## [EXERCISE OBJECTIVE]
Transcribe the listing exactly, skipping every picture.

|---|

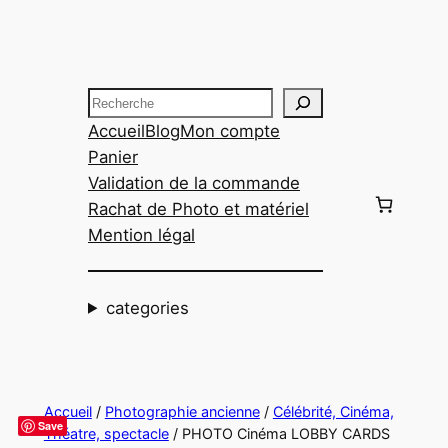
Aller
au
contenu
Recherche
Accueil
Blog
Mon compte
Panier
Validation de la commande
Rachat de Photo et matériel
Mention légal
categories
Accueil
/
Photographie ancienne
/
Célébrité, Cinéma,
Save
Théatre, spectacle
/ PHOTO Cinéma LOBBY CARDS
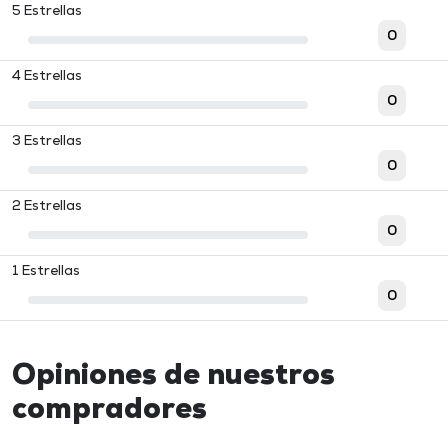
5 Estrellas
0
4 Estrellas
0
3 Estrellas
0
2 Estrellas
0
1 Estrellas
0
Opiniones de nuestros
compradores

|---|

## [SOLVED EXERCISE]
Aller
au
contenu
Recherche
Accueil
Blog
Mon compte
Panier
Validation de la commande
Rachat de Photo et matériel
Mention légal
categories
Accueil
/
Photographie ancienne
/
Célébrité, Cinéma,
Save
Théatre, spectacle
/ PHOTO Cinéma LOBBY CARDS
5 Estrellas
0
4 Estrellas
0
3 Estrellas
0
2 Estrellas
0
1 Estrellas
0
Opiniones de nuestros
compradores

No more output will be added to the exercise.